Question

I am writing code to implement a plug-in type of architecture. I have defined an interface, let's call it IThing in the namespace MyStuff, for the plug-in and I also have code to dynamically create an instance of the plug-in from a DLL. My code does this by looking through exposes classes, fields and methods and ultimately testing what it finds with:

if (typeof(IThing).IsAssignableFrom(instType))

This is all fine and works OK when the interface is implemented by something in my own code, i.e. referencing the assembly that provides the MyStuff.IThing definition.

Another developer, in another company located in a different country, is writing the pluggable component.

I sent the interface definition, i.e. the C# source, for MyStuff.IThing to the developer and he included it in his code.

The problem we saw first is that his component, even though it implemented MyStuff.IThing, would fail the above IsAssignableFrom test. The reason for the failure seems to be that he has the interface definition in a different assembly (naturally), even though it has the same namespace and the interface definition has not changed. The solution here is simple enough, which is that I send him the assembly DLL containing the interface.

My question is this: given that the namespace matches and the interface definition is identical, why should it matter which assembly it is found in? If assembly A contains MyStuff.IThing with exactly the same interface definition as MyStuff.IThing in assembly B, why are those assemblies not interchangeable for the purposes of an application that wants to work with an instance of MyStuff.IThing?

Was it helpful?

Solution

given that the namespace matches and the interface definition is identical, why should it matter which assembly it is found in?

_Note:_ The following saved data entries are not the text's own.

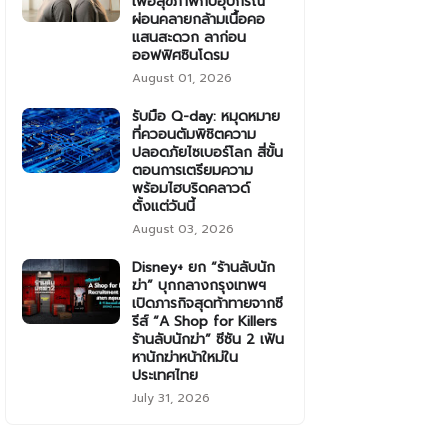
เพื่อสุขภาพกับอุปกรณ์
ผ่อนคลายกล้ามเนื้อคอ
แสนสะดวก ลาก่อน
ออฟฟิศซินโดรม
August 01, 2026
รับมือ Q-day: หมุดหมาย
ที่ควอนตัมพิชิตความ
ปลอดภัยไซเบอร์โลก สี่ขั้น
ตอนการเตรียมความ
พร้อมไฮบริดคลาวด์
ตั้งแต่วันนี้
August 03, 2026
Disney+ ยก “ร้านลับนัก
ฆ่า” บุกกลางกรุงเทพฯ
เปิดภารกิจสุดท้าทายจากซี
รีส์ “A Shop for Killers
ร้านลับนักฆ่า” ซีซัน 2 เฟ้น
หานักฆ่าหน้าใหม่ใน
ประเทศไทย
July 31, 2026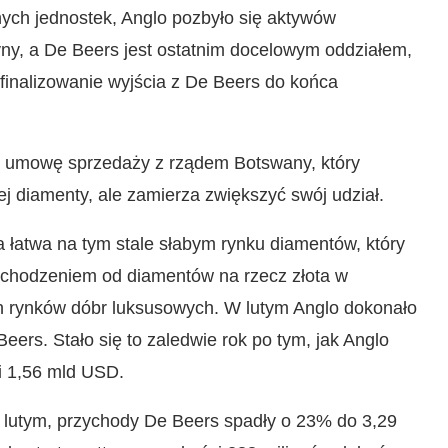
ych jednostek, Anglo pozbyło się aktywów
yny, a De Beers jest ostatnim docelowym oddziałem,
finalizowanie wyjścia z De Beers do końca
ą umowę sprzedaży z rządem Botswany, który
 diamenty, ale zamierza zwiększyć swój udział.
 łatwa na tym stale słabym rynku diamentów, który
chodzeniem od diamentów na rzecz złota w
h rynków dóbr luksusowych. W lutym Anglo dokonało
ers. Stało się to zaledwie rok po tym, jak Anglo
i 1,56 mld USD.
lutym, przychody De Beers spadły o 23% do 3,29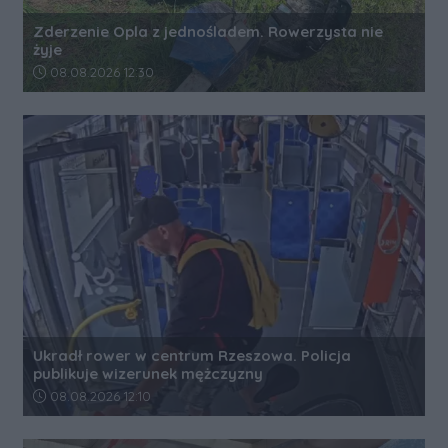
Zderzenie Opla z jednośladem. Rowerzysta nie
żyje
Data dodania artykułu:
08.08.2026 12:30
Ukradł rower w centrum Rzeszowa. Policja
publikuje wizerunek mężczyzny
Data dodania artykułu:
08.08.2026 12:10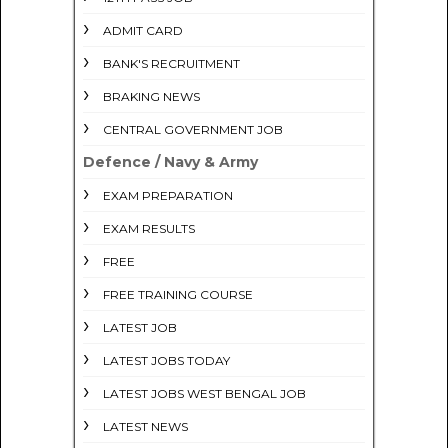
ADMIT CARD
BANK'S RECRUITMENT
BRAKING NEWS
CENTRAL GOVERNMENT JOB
Defence / Navy & Army
EXAM PREPARATION
EXAM RESULTS
FREE
FREE TRAINING COURSE
LATEST JOB
LATEST JOBS TODAY
LATEST JOBS WEST BENGAL JOB
LATEST NEWS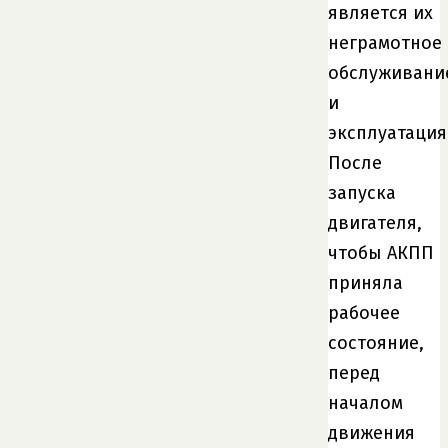
является их
неграмотное
обслуживани
и
эксплуатация
После
запуска
двигателя,
чтобы АКПП
приняла
рабочее
состояние,
перед
началом
движения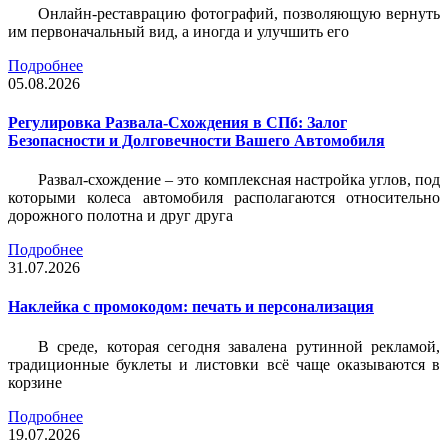
Онлайн-реставрацию фотографий, позволяющую вернуть
им первоначальный вид, а иногда и улучшить его
Подробнее
05.08.2026
Регулировка Развала-Схождения в СПб: Залог
Безопасности и Долговечности Вашего Автомобиля
Развал-схождение – это комплексная настройка углов, под
которыми колеса автомобиля располагаются относительно
дорожного полотна и друг друга
Подробнее
31.07.2026
Наклейка c промокодом: печать и персонализация
В среде, которая сегодня завалена рутинной рекламой,
традиционные буклеты и листовки всё чаще оказываются в
корзине
Подробнее
19.07.2026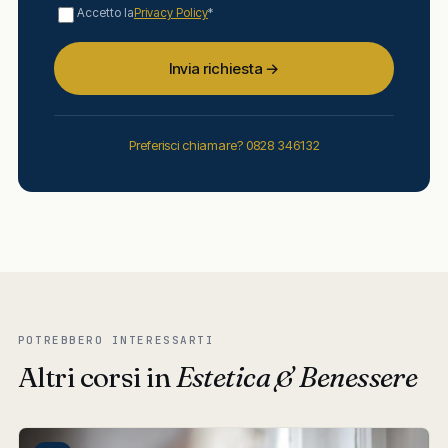
Accetto la
Privacy Policy
*
Invia richiesta →
Preferisci chiamare? 0828 346132
POTREBBERO INTERESSARTI
Altri corsi in
Estetica & Benessere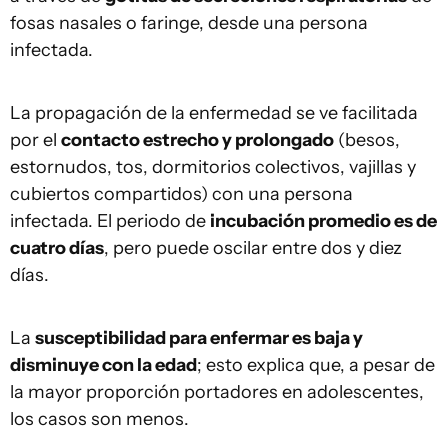
fosas nasales o faringe, desde una persona
infectada.
La propagación de la enfermedad se ve facilitada
por el
contacto estrecho y prolongado
(besos,
estornudos, tos, dormitorios colectivos, vajillas y
cubiertos compartidos) con una persona
infectada. El periodo de
incubación promedio es de
cuatro días
, pero puede oscilar entre dos y diez
días.
La
susceptibilidad para enfermar es baja y
disminuye con la edad
; esto explica que, a pesar de
la mayor proporción portadores en adolescentes,
los casos son menos.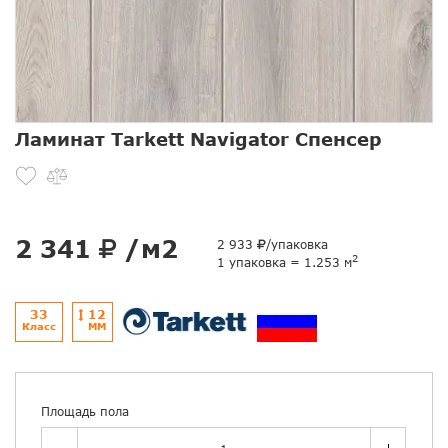
Ламинат Tarkett Navigator Спенсер
2 341
/м2
2 933
/упаковка
2
1 упаковка = 1.253 м
33
12
Класс
ММ
Площадь пола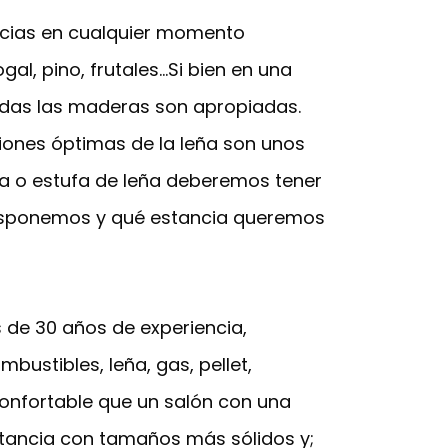
ncias en cualquier momento
gal, pino, frutales…Si bien en una
todas las maderas son apropiadas.
iones óptimas de la leña son unos
ea o estufa de leña deberemos tener
disponemos y qué estancia queremos
 de 30 años de experiencia,
ustibles, leña, gas, pellet,
confortable que un salón con una
estancia con tamaños más sólidos y;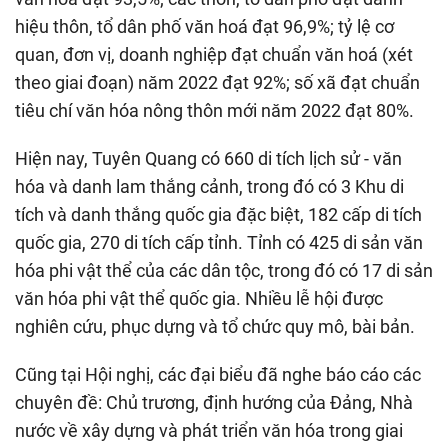
hiệu thôn, tổ dân phố văn hoá đạt 96,9%; tỷ lệ cơ
quan, đơn vị, doanh nghiệp đạt chuẩn văn hoá (xét
theo giai đoạn) năm 2022 đạt 92%; số xã đạt chuẩn
tiêu chí văn hóa nông thôn mới năm 2022 đạt 80%.
Hiện nay, Tuyên Quang có 660 di tích lịch sử - văn
hóa và danh lam thắng cảnh, trong đó có 3 Khu di
tích và danh thắng quốc gia đặc biệt, 182 cấp di tích
quốc gia, 270 di tích cấp tỉnh. Tỉnh có 425 di sản văn
hóa phi vật thể của các dân tộc, trong đó có 17 di sản
văn hóa phi vật thể quốc gia. Nhiều lễ hội được
nghiên cứu, phục dựng và tổ chức quy mô, bài bản.
Cũng tại Hội nghị, các đại biểu đã nghe báo cáo các
chuyên đề: Chủ trương, định hướng của Đảng, Nhà
nước về xây dựng và phát triển văn hóa trong giai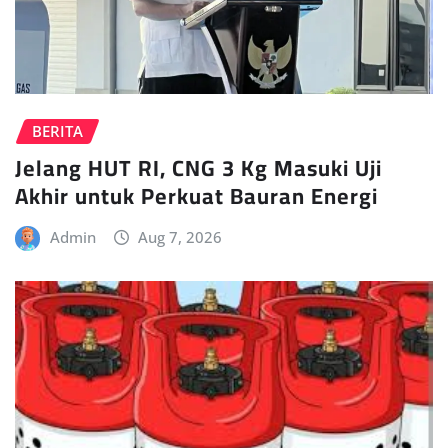
BERITA
Jelang HUT RI, CNG 3 Kg Masuki Uji
Akhir untuk Perkuat Bauran Energi
Admin
Aug 7, 2026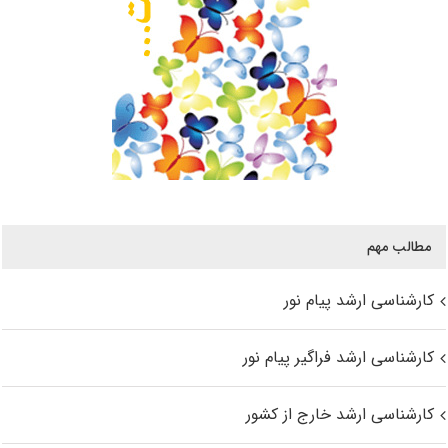
مطالب مهم
کارشناسی ارشد پیام نور
کارشناسی ارشد فراگیر پیام نور
کارشناسی ارشد خارج از کشور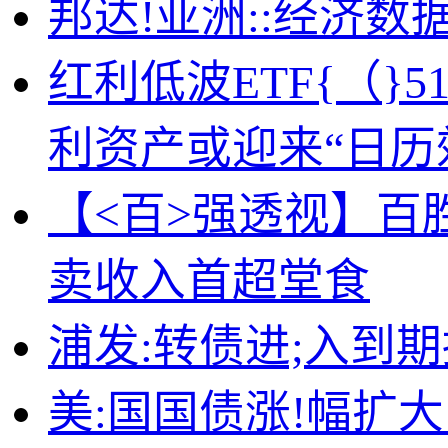
邦达!亚洲::经济
红利低波ETF{（}
利资产或迎来“日历
【<百>强透视】百
卖收入首超堂食
浦发:转债进;入到
美:国国债涨!幅扩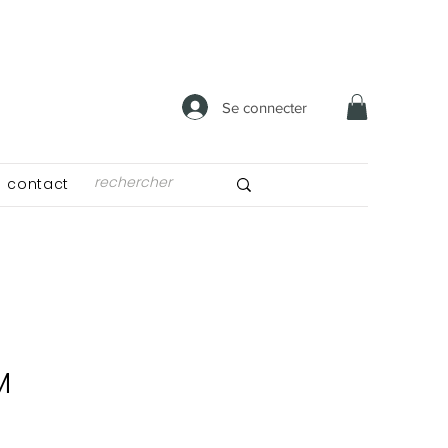
Se connecter
contact
M
x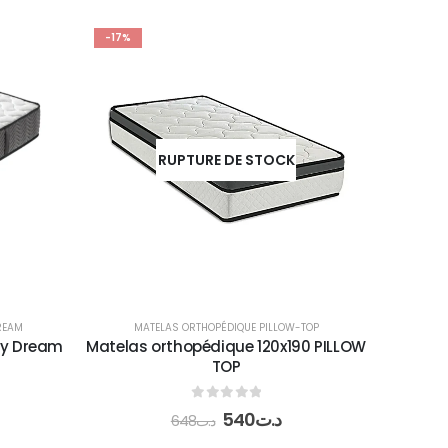
-17%
RUPTURE DE STOCK
REAM
MATELAS ORTHOPÉDIQUE PILLOW-TOP
py Dream
Matelas orthopédique 120x190 PILLOW
TOP
0
out of 5
540
د.ت
648
د.ت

The choice of treating these interfaces as equivalent would make it harder to compare interfaces: rather than comparing a fixed set of items (i.e. the qualified name and the assembly) CLR would need to compare the qualified name, and the list of all properties and all methods, along with their argument types, which would be recursive. Doing so would be prohibitively slow, especially if you want to do it consistently and include classes and structs into a similar comparison scheme.

Note: when you share a DLL with the developer in another country, make sure that your assembly has a strong name. This would ensure that you both link to the same assembly, and detect mismatches early. For example, if you change your interface, but the other developer sends you a plug-in compiled with an old DLL, the plugin would fail to load.

OTHER TIPS

.NET does not check the properties and their types and make a conclusion for equivalences.

In your case, the simplest way would be putting your interfaces in a class library and share that DLL with those who'd like to implement the interface.